In the majority of engineering problems, modeling a dynamic system usually concerned with estimating the motion of a rigid body on a Euclidean space by means of Newtonian mechanics. In Newtonian mechanics, as far as we can keep track of all the forces acting on entire bodies, we can estimate the motion of the bodies, which means the dynamic characteristics of the system can be explicitly understandable. When the system configuration is just a bit more complicated, however, it is difficult to analyze the relationship between the forces acting between the objects, and the Newtonian approach cannot easily applicable. In the field of aerospace engineering, for example, a single aircraft can be easily modeled as a rigid body.

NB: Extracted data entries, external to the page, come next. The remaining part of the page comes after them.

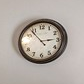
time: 2:53
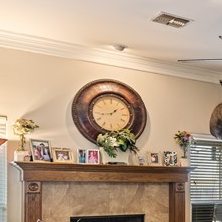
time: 1:43
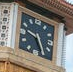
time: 9:25
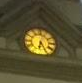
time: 6:25
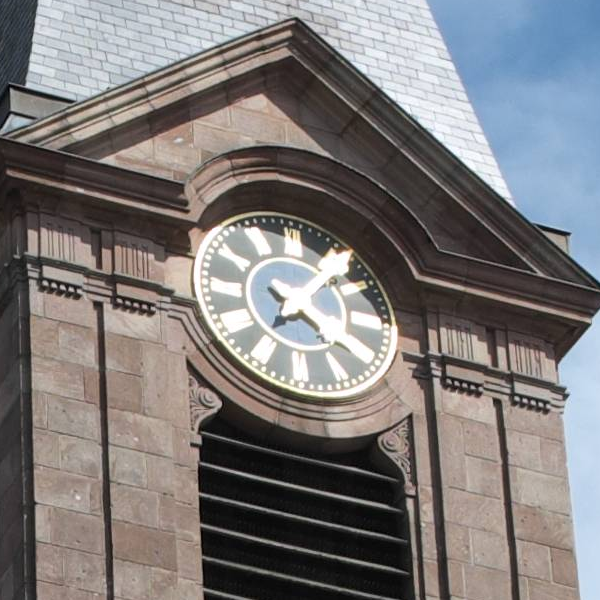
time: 4:07
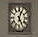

Yet, simple applications such as controlling an object suspended from an aircraft, designing a slung load transportation system with multiple UAVs, and stabilizing an inverted pendulum on top of a multi-rotor aircraft are considered to be difficult problems from the Newtonian perspective. Therefore, in this dissertation, we propose machine learning approaches in modeling and control of a dynamic system, to which the analytic solution cannot be easily achievable. To this end, we exploit differential geometry and Lagrangian mechanics to fit the problem into a differentiable program, which is far from the previous approaches that train a neural network with supervised learning by simulating given dynamics. Simply speaking, we get the next state from an automatic differentiation of a Lagrangian, which is a scalar Energy-related function. We also exploit the reinforcement learning approach to control the auto-generated system in a single machine learning pipeline. As an example, to verify the feasibility of the proposed method, the attitude dynamics of the multi-rotor UAV, which evolves on the special orthogonal group SO(3) is simulated. In addition, by designing an attitude controller with a geometric control and reinforcement learning approaches, we describe a series of processes required in dynamic modeling and control of a mechanical system.